• [Task item] Restate word for word the lines that run from the one containing "(fp_line (start -2.799 -1.4)" to the last line of the data, both ends included.

• [Data entries]
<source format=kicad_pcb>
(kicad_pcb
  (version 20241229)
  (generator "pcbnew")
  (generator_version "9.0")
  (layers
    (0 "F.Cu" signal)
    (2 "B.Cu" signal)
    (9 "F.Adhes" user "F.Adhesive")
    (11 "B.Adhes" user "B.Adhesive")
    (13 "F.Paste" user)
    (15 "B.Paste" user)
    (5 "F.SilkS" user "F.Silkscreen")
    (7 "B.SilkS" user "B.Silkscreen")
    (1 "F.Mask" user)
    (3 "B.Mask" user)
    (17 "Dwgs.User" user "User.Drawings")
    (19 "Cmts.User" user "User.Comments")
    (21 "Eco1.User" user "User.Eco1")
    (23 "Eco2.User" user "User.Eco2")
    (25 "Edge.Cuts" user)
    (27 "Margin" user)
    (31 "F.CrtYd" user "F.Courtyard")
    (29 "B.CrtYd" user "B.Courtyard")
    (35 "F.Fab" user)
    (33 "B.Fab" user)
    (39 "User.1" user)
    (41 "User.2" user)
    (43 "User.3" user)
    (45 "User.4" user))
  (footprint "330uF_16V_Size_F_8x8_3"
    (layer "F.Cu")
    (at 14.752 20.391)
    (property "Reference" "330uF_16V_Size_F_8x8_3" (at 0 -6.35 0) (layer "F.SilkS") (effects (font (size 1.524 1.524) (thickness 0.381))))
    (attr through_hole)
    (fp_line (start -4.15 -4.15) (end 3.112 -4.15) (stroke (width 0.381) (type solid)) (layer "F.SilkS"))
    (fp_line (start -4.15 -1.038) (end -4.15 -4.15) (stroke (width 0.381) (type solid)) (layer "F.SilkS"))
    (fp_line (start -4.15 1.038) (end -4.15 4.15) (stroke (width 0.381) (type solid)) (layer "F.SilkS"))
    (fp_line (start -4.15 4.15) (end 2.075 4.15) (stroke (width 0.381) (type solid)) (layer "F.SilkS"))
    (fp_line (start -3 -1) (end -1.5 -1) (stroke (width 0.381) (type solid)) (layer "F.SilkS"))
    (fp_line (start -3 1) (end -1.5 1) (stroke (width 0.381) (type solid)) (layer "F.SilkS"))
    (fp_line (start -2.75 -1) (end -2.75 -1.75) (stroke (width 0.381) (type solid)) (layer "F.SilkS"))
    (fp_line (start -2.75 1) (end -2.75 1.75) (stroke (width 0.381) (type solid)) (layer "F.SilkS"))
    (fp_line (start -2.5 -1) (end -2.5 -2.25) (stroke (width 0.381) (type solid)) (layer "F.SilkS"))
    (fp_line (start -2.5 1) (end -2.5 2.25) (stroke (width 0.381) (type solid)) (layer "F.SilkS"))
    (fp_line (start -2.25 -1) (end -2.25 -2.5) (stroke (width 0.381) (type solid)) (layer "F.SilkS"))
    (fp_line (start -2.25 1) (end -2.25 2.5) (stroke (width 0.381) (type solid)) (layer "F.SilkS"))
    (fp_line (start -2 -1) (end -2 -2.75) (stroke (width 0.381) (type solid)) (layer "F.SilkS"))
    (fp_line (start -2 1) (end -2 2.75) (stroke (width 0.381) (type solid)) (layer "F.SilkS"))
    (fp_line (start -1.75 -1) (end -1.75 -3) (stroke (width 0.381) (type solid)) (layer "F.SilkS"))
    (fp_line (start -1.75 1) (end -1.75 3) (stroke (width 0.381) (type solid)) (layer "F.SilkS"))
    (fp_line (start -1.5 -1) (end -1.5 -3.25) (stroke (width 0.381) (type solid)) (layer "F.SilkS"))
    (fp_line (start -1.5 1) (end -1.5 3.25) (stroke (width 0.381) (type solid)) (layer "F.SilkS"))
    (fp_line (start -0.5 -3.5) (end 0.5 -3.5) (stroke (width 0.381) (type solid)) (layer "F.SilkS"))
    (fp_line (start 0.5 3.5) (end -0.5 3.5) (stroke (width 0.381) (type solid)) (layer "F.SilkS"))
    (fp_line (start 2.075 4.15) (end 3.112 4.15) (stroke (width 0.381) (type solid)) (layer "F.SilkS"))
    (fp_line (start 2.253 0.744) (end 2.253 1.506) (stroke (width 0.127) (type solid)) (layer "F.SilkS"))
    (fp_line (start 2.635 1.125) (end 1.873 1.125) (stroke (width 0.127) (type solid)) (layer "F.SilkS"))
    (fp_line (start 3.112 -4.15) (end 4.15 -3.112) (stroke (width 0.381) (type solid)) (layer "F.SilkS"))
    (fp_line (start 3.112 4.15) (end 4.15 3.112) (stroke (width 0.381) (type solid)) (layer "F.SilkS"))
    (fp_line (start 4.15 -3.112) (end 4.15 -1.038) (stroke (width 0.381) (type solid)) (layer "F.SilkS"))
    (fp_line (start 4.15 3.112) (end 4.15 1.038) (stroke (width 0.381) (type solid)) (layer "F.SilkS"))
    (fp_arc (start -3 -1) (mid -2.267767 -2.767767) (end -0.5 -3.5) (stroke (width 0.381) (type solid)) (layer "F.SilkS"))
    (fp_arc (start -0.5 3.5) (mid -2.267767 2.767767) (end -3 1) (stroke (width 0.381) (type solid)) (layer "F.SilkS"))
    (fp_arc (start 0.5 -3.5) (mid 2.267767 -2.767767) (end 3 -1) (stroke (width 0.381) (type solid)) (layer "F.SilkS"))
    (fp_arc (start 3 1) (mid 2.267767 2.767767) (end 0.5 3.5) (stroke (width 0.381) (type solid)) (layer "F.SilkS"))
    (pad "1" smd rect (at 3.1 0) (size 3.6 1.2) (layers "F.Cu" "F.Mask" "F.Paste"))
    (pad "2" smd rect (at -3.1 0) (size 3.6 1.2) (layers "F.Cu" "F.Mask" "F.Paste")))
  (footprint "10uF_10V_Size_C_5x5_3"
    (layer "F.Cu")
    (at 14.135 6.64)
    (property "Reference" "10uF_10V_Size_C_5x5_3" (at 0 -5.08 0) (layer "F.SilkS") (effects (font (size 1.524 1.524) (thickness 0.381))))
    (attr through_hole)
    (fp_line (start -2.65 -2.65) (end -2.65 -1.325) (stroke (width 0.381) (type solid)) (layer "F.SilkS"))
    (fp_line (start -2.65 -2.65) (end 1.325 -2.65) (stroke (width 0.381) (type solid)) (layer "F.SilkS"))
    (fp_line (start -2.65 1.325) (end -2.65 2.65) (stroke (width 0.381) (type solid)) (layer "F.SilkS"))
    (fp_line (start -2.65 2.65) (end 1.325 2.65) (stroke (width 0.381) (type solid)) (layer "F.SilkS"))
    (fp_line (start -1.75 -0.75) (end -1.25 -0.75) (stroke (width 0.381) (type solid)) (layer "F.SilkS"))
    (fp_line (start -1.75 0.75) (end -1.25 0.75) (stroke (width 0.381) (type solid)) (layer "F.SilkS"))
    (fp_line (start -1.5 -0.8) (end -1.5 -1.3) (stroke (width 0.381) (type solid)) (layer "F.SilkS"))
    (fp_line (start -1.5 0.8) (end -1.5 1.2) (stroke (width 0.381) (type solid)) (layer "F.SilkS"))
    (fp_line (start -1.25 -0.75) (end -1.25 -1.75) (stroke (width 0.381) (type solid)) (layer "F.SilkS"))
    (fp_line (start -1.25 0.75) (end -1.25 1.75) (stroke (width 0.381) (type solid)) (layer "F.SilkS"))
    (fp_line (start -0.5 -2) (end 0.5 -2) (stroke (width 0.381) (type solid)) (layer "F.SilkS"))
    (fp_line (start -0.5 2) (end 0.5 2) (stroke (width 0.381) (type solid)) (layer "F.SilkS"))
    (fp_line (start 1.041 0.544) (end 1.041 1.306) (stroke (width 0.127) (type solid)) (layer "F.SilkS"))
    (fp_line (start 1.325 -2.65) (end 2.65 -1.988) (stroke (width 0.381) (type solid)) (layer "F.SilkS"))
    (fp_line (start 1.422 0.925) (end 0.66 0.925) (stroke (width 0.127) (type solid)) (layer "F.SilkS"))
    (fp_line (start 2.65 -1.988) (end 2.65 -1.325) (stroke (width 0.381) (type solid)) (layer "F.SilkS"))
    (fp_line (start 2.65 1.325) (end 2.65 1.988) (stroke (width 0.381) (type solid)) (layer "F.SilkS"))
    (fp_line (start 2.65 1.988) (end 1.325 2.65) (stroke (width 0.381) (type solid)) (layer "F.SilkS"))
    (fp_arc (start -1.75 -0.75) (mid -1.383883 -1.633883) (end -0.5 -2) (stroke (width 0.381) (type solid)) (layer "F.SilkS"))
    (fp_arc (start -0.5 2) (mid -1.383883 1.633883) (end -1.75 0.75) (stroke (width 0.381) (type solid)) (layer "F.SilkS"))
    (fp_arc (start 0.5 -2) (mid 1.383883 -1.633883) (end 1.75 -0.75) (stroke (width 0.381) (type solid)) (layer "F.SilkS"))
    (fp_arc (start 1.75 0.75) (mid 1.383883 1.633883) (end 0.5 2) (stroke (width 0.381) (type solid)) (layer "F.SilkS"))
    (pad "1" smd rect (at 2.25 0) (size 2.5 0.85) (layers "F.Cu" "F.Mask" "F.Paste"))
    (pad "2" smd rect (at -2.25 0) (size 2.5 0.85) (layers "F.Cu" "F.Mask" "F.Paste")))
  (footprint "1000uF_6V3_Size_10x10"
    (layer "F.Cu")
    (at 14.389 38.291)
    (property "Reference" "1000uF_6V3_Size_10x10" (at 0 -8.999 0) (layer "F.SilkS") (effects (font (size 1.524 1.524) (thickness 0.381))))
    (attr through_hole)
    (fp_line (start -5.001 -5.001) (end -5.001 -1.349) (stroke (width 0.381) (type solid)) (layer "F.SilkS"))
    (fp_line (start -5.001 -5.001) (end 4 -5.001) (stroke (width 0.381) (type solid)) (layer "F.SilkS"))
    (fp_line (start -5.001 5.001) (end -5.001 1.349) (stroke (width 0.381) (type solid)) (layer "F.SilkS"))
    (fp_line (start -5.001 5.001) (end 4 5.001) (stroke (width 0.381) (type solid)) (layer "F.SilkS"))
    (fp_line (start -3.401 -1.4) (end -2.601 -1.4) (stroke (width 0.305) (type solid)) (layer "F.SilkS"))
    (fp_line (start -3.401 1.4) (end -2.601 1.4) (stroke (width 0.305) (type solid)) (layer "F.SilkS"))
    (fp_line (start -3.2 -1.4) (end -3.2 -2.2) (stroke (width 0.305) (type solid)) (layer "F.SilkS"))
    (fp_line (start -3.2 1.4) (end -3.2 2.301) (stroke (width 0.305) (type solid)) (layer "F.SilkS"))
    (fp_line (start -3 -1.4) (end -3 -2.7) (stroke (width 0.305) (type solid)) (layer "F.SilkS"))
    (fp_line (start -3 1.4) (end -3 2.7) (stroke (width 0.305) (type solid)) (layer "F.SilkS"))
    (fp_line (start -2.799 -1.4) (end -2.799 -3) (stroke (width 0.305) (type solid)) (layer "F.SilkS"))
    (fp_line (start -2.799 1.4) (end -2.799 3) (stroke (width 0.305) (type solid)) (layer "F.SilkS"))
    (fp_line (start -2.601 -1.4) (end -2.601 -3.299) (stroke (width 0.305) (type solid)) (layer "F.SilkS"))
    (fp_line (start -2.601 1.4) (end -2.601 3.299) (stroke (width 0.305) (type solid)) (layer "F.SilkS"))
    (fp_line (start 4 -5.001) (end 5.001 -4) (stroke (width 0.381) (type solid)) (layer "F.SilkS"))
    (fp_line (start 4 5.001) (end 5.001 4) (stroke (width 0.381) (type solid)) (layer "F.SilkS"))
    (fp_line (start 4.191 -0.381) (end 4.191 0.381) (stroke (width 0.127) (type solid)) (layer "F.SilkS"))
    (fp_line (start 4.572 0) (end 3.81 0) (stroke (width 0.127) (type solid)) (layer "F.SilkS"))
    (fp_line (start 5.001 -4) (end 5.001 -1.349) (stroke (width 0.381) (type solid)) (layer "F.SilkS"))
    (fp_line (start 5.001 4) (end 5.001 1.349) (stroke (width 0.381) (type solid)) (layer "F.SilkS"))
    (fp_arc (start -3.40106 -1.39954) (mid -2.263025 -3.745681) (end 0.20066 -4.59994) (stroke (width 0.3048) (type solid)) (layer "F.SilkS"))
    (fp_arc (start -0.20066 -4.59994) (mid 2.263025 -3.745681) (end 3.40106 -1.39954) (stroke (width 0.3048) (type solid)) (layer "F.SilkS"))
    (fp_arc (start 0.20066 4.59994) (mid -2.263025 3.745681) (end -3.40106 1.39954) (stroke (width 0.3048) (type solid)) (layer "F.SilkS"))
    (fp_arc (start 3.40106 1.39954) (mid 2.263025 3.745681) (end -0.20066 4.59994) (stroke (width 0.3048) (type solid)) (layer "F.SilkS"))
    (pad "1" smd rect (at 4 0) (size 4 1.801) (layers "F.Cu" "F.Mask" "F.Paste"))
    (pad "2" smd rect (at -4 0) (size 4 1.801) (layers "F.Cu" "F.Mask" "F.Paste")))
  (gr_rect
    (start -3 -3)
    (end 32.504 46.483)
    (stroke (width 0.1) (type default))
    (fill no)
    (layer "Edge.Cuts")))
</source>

• [Expected output]
    (fp_line (start -2.799 -1.4) (end -2.799 -3) (stroke (width 0.305) (type solid)) (layer "F.SilkS"))
    (fp_line (start -2.799 1.4) (end -2.799 3) (stroke (width 0.305) (type solid)) (layer "F.SilkS"))
    (fp_line (start -2.601 -1.4) (end -2.601 -3.299) (stroke (width 0.305) (type solid)) (layer "F.SilkS"))
    (fp_line (start -2.601 1.4) (end -2.601 3.299) (stroke (width 0.305) (type solid)) (layer "F.SilkS"))
    (fp_line (start 4 -5.001) (end 5.001 -4) (stroke (width 0.381) (type solid)) (layer "F.SilkS"))
    (fp_line (start 4 5.001) (end 5.001 4) (stroke (width 0.381) (type solid)) (layer "F.SilkS"))
    (fp_line (start 4.191 -0.381) (end 4.191 0.381) (stroke (width 0.127) (type solid)) (layer "F.SilkS"))
    (fp_line (start 4.572 0) (end 3.81 0) (stroke (width 0.127) (type solid)) (layer "F.SilkS"))
    (fp_line (start 5.001 -4) (end 5.001 -1.349) (stroke (width 0.381) (type solid)) (layer "F.SilkS"))
    (fp_line (start 5.001 4) (end 5.001 1.349) (stroke (width 0.381) (type solid)) (layer "F.SilkS"))
    (fp_arc (start -3.40106 -1.39954) (mid -2.263025 -3.745681) (end 0.20066 -4.59994) (stroke (width 0.3048) (type solid)) (layer "F.SilkS"))
    (fp_arc (start -0.20066 -4.59994) (mid 2.263025 -3.745681) (end 3.40106 -1.39954) (stroke (width 0.3048) (type solid)) (layer "F.SilkS"))
    (fp_arc (start 0.20066 4.59994) (mid -2.263025 3.745681) (end -3.40106 1.39954) (stroke (width 0.3048) (type solid)) (layer "F.SilkS"))
    (fp_arc (start 3.40106 1.39954) (mid 2.263025 3.745681) (end -0.20066 4.59994) (stroke (width 0.3048) (type solid)) (layer "F.SilkS"))
    (pad "1" smd rect (at 4 0) (size 4 1.801) (layers "F.Cu" "F.Mask" "F.Paste"))
    (pad "2" smd rect (at -4 0) (size 4 1.801) (layers "F.Cu" "F.Mask" "F.Paste")))
  (gr_rect
    (start -3 -3)
    (end 32.504 46.483)
    (stroke (width 0.1) (type default))
    (fill no)
    (layer "Edge.Cuts")))
</source>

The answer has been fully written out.